Multidimensional Receptive Field Histograms

Multidimensional receptive field histograms for object recognition have been introduced in [SC00]. They can be understood as a generalisation of the previously described color-histograms. Recall that in color-histograms the frequency of pixel-values (or pixel-value-ranges) is determined. The corresponding distribution of pixel-intensity values is considered to constitute a relevant information, which is then passed to some object recognition algorithm (e.g. for CBIR). However, pixel-intensitiy is only one possible type of feature. There exist much more features, which can be relevant for a given task: For example, the gradient, it’s magnitude and angle,… at each pixel. And for all of these features the corresponding joint frequency-distribution (histogram) can be determined. Multidimensional Receptive Field Histograms are multidimensional histograms, which count the frequency of feature-tuples in the image.

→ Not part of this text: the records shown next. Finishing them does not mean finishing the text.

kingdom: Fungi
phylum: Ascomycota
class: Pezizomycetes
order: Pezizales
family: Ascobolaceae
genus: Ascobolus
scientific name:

The practical procedure is as follows:

  1. Consider which features may be informative for your object recognition task, e.g. colour, gradients, low-frequencies, high frequencies, etc.

  2. Apply filters to extract these features at each position \((x,y)\) in the image.

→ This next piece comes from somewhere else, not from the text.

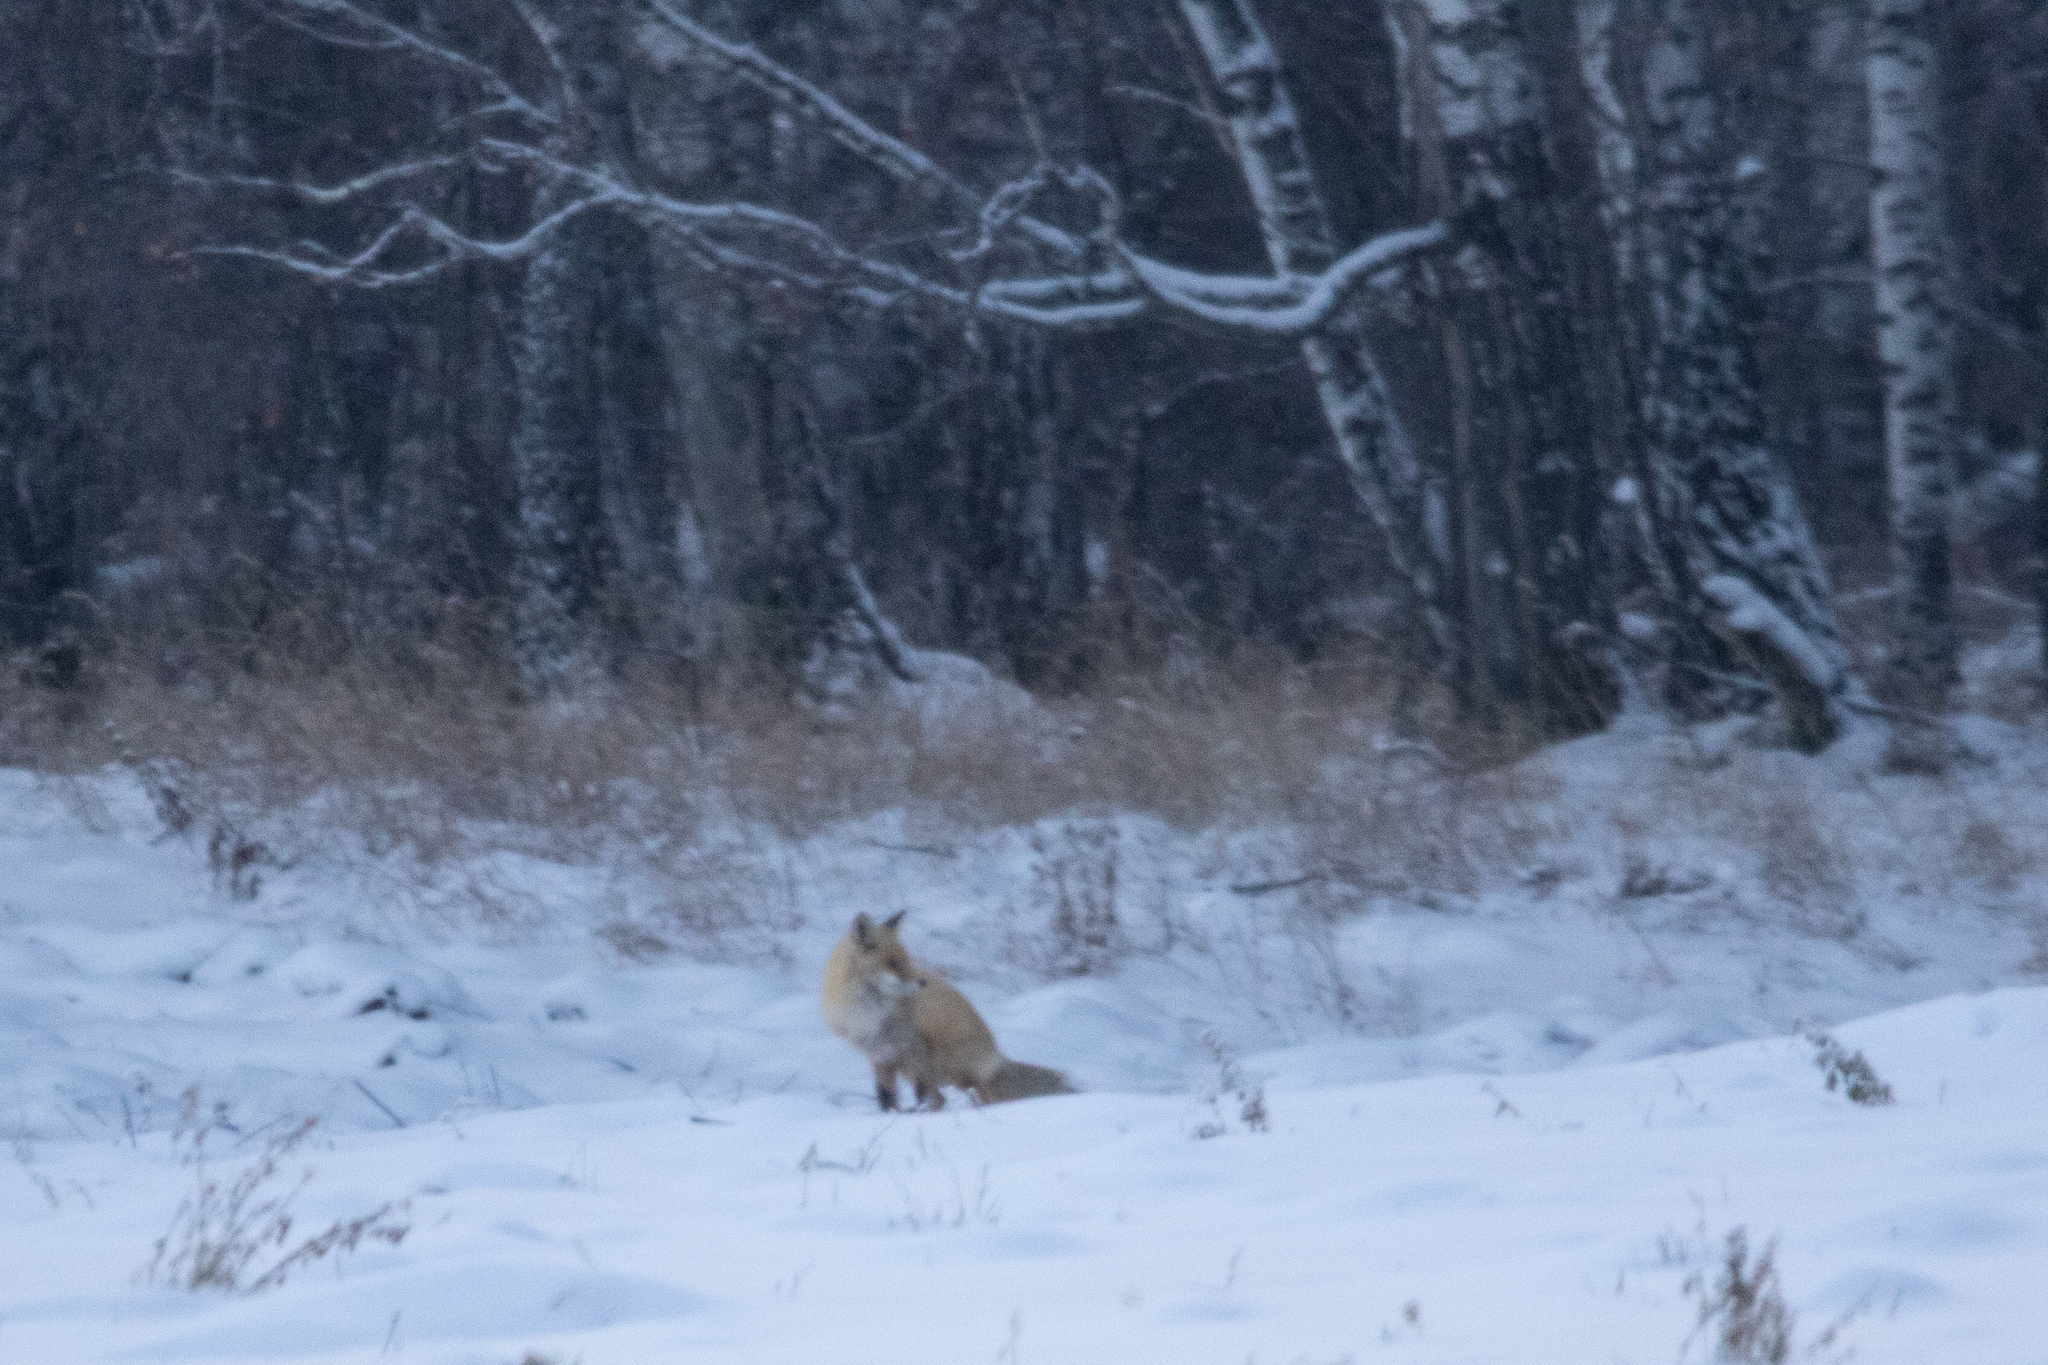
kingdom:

    \[ F(x,y) = \left( f_1(x,y), f_2(x,y), \ldots, f_Z(x,y) \right) \]

    is the feature-tuple at position \((x,y)\), which contains the \(Z\) extracted features at this position.

  3. Construct the Z-dimensional histogram by first defining bin-ranges for each of the \(Z\) axes. Then count for each Bin the number of Z-tuples \(F(x,y)\), which fall in this Bin.

In the picture below the \(Z=5\) features

  • Partial derivation in x-direction \(D_x\) of image \(D\)

  • Partial derivation in y-direction \(D_y\) of image \(D\)

  • Partial derivation in y-direction \(D_{xy}\) of \(D_x\)

  • Partial derivation in x-direction \(D_{xx}\) of \(D_x\)

  • Partial derivation in y-direction \(D_{yy}\) of \(D_y\)

are extracted at each pixel-position \((x,y)\). The corresponding feature tuple at the given positon is

\[ F(x,y) = \left( 1.2, -0.2, 0.5, 0.6,-1.3 \right) \]

After calculating this feature-tuple at each position \((x,y)\), the corresponding 5-dimensional histogram can be determined.

Some commonly applied features and their properties are:

  • Gradient \((D_x, D_y)\): Rotation variant; Can be applied to detect oriented structures, e.g. vertical lines.

  • Direction of Gradient \(Dir = \arctan\frac{D_y}{Dx}\): Rotation variant; Can be applied to detect oriented structures, e.g. vertical lines.

  • Magnitude of Gradient \(Mag = \sqrt{D_x^2+D_y^2}\): Rotation invariant.

  • Laplacian \(Lap=D_{xx}+D_{yy}\)

In order to provide scale-invariant detection/recognition the features are extracted in more than one scale.